A man may say _I_, and never
refer to himself as an individual; and a man may recite passages of
his life with no feeling of egotism. Nor need a man have a vicious
subjectiveness because he deals in abstract propositions.
But the criterion, which discriminates these two habits in the
poet's mind, is the tendency of his composition; namely, whether it
leads us to nature, or to the person of the writer. The great always
introduce us to facts; small men introduce us always to themselves.
The great man, even whilst he relates a private fact personal to him,
is really leading us away from him to an universal experience. His
own affection is in nature, in _What is_, and, of course, all his
communication leads outward to it, starting from whatsoever point.
The great never with their own consent become a load on the minds
they instruct. The more they draw us to them, the farther from them
or more independent of them we are, because they have brought us to
the knowledge of somewhat deeper than both them and us.

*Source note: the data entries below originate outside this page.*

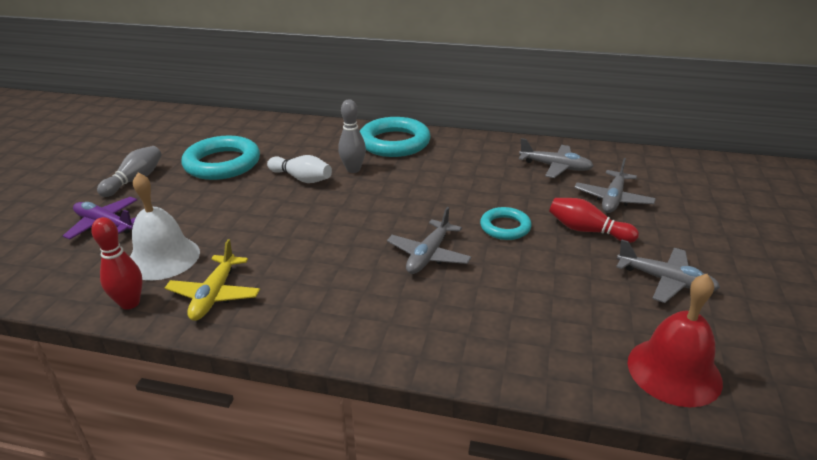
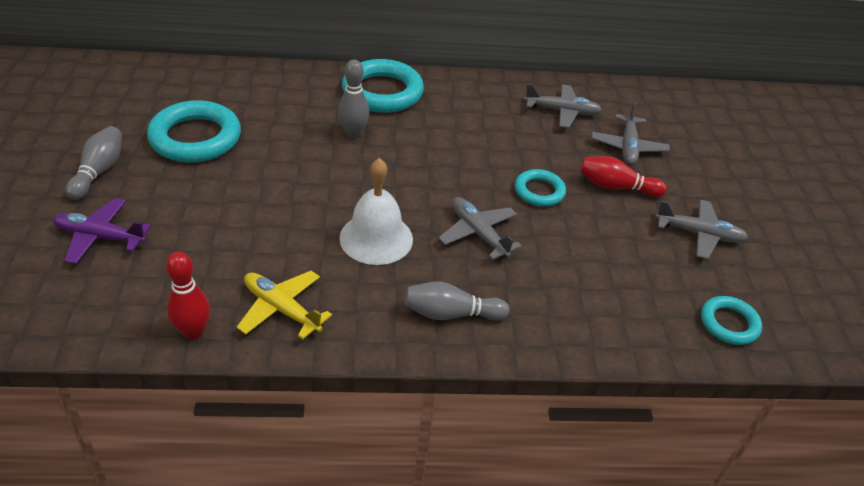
camera: 20 degrees left, 10 degrees up
(163, 258) = (198, 272): white bell -> white bell (376, 238)
(214, 295) = (281, 309): yellow plane -> yellow plane turned 135 degrees clockwise
(301, 178) = (301, 151): white bowling pin -> none
(368, 320) = (451, 314): none -> grey bowling pin
(428, 255) = (478, 233): grey plane -> grey plane turned 135 degrees clockwise
(674, 371) = (729, 323): red bell -> turquoise ring

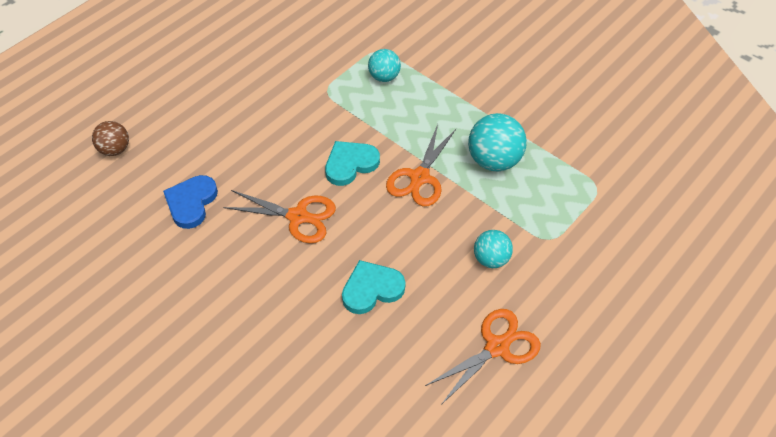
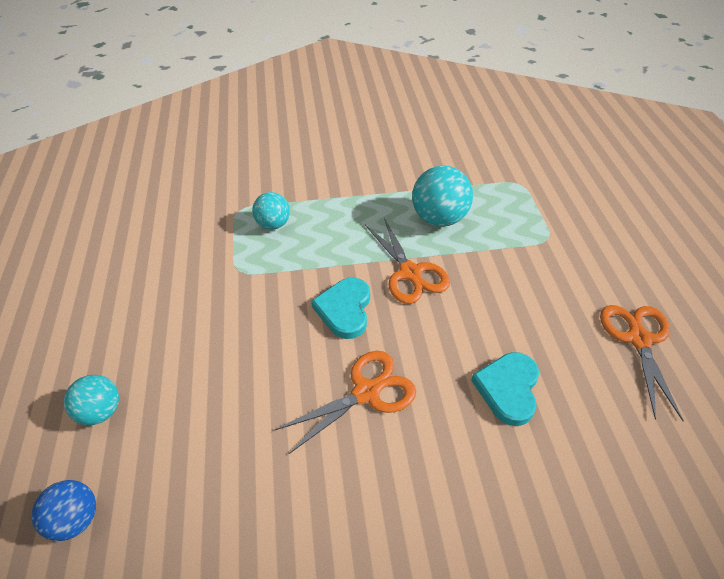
camera: 50 degrees left, 5 degrees down
(115, 149) = (75, 519): brown ball -> blue ball
(191, 203) = (247, 483): blue heart -> none
(491, 259) = (540, 284): turquoise ball -> turquoise ball (100, 411)

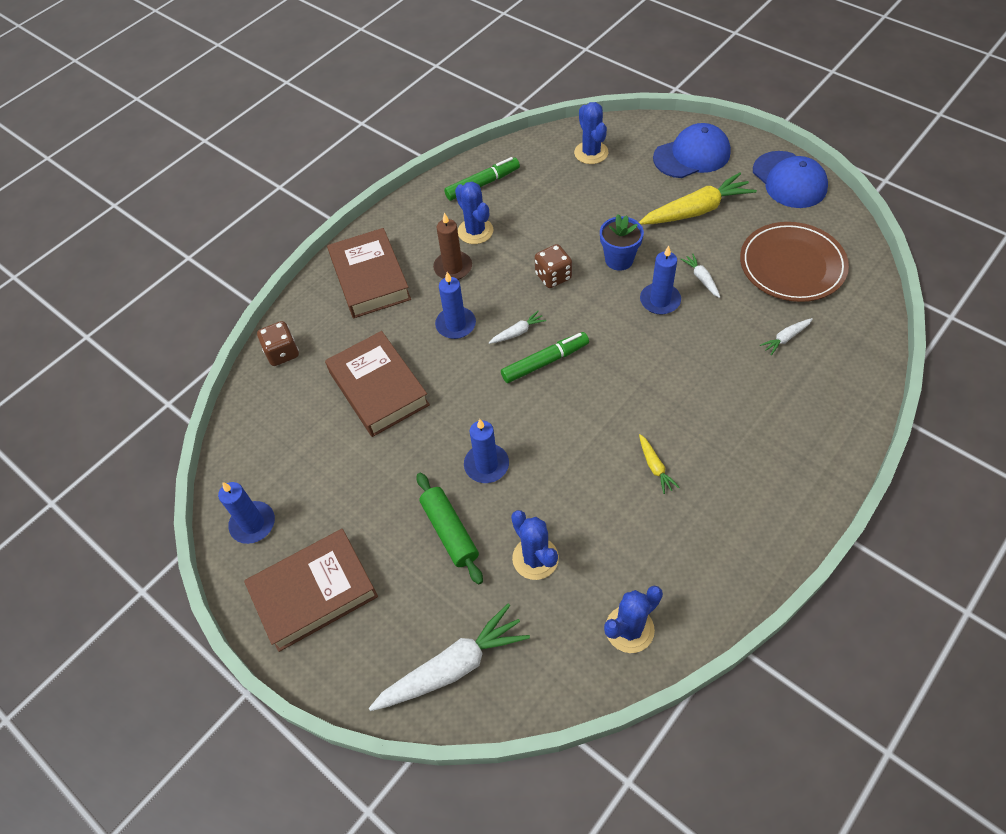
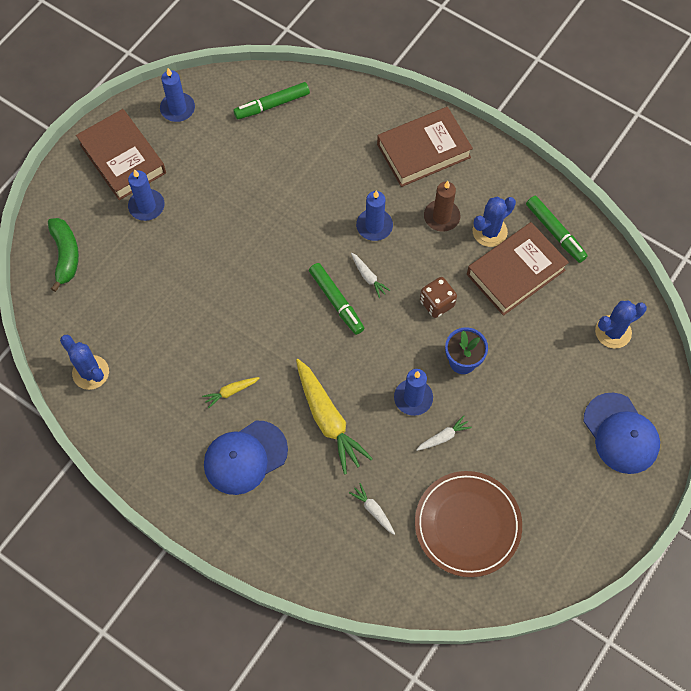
camera: 80 degrees right, 10 degrees up
(275, 417) = (272, 105): none -> green marker
(282, 353) = (337, 98): brown dice -> none
(379, 388) = (303, 175): brown book -> brown book (516, 272)
(450, 531) = (171, 242): green rolling pin -> none
(452, 667) = (66, 255): white carrot -> green banana
(486, 465) = (230, 263): blue candle -> blue candle (146, 206)
(535, 558) = (148, 304): blue cactus -> none
(696, 210) = (537, 435): yellow carrot -> yellow carrot (328, 419)
(789, 180) = (593, 533): blue cap -> blue cap (245, 457)

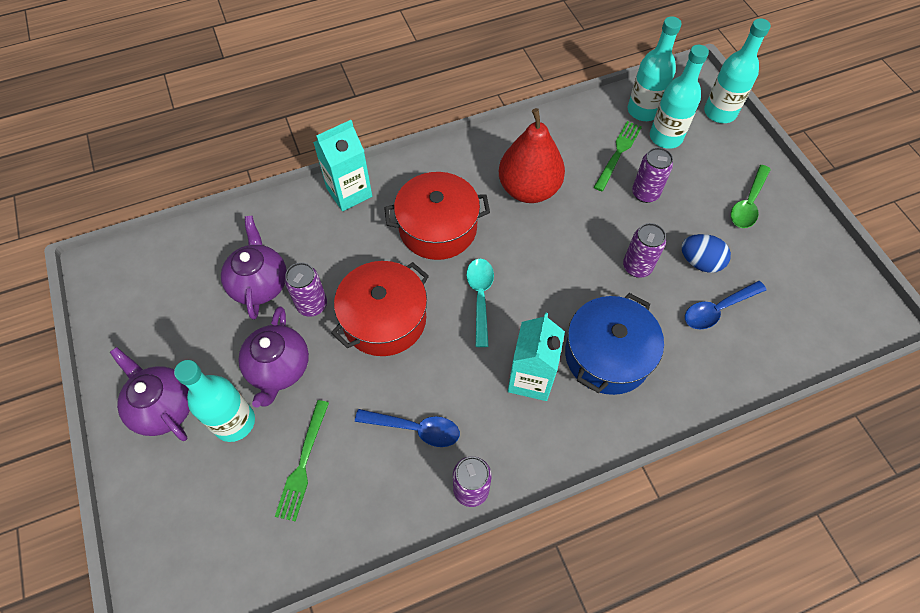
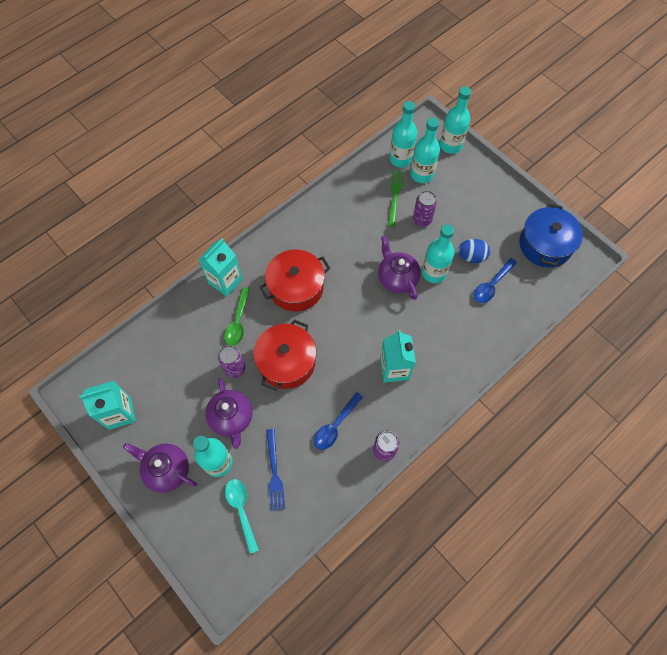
camera: 20 degrees left, 5 degrees up
(141, 312) = (120, 413): none -> turquoise carton
(259, 283) = (192, 366): purple teapot -> purple teapot (397, 278)
(303, 463) = (274, 472): green fork -> blue fork
(415, 429) = (335, 425): blue spoon -> blue spoon turned 135 degrees clockwise
(480, 297) = (342, 326): turquoise spoon -> turquoise spoon (241, 510)
(529, 189) = (345, 240): red pear -> none
(607, 355) = (435, 337): blue pot -> blue pot (545, 245)
(637, 267) = (434, 273): purple can -> turquoise bottle
(748, 204) = (488, 206): green spoon -> green spoon (238, 322)

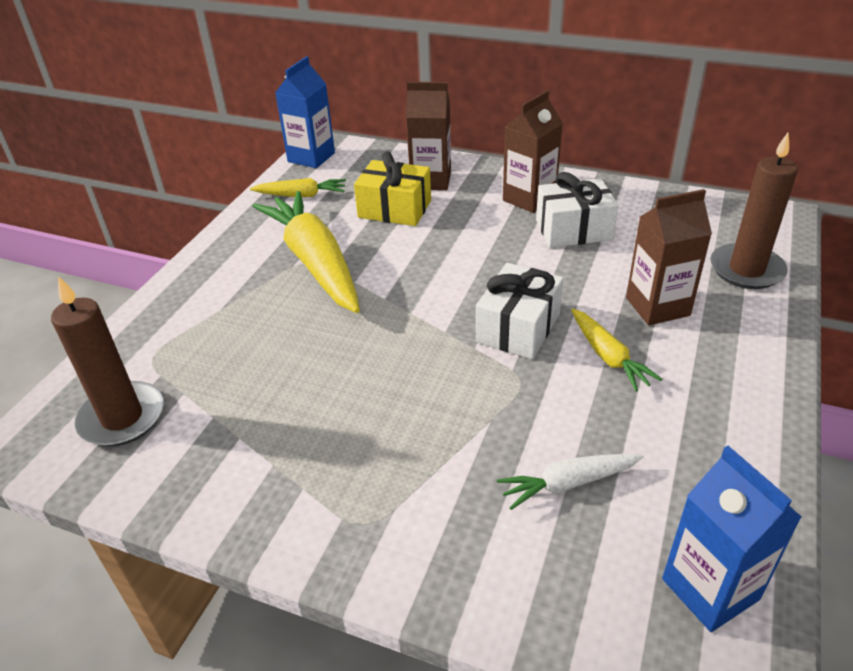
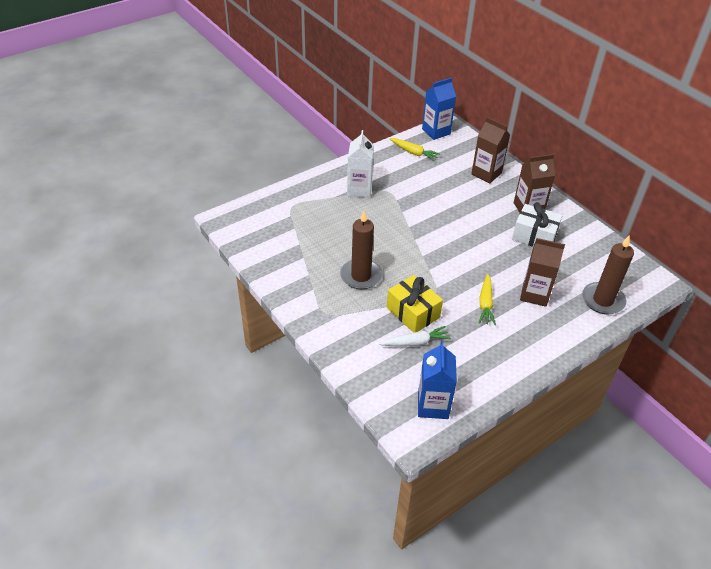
camera: 30 degrees right, 5 degrees up
(122, 418) = (265, 226): brown candle -> brown candle (361, 276)
(256, 280) = (359, 189): none -> white carton
(315, 262) = (392, 193): yellow carrot -> none
(395, 209) = (453, 182): yellow gift -> yellow gift (413, 312)
(518, 328) = (457, 270): white gift -> none
(568, 484) = (415, 342): white carrot -> white carrot turned 150 degrees clockwise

The great
never hinder us; for, as the Jews had a custom of laying their beds
north and south, founded on an opinion that the path of God was east
and west, and they would not desecrate by the infirmities of sleep
the Divine circuits, so the activity of the good is coincident with
the axle of the world, with the sun and moon, with the course of the
rivers and of the winds, with the stream of laborers in the street,
and with all the activity and well being of the race.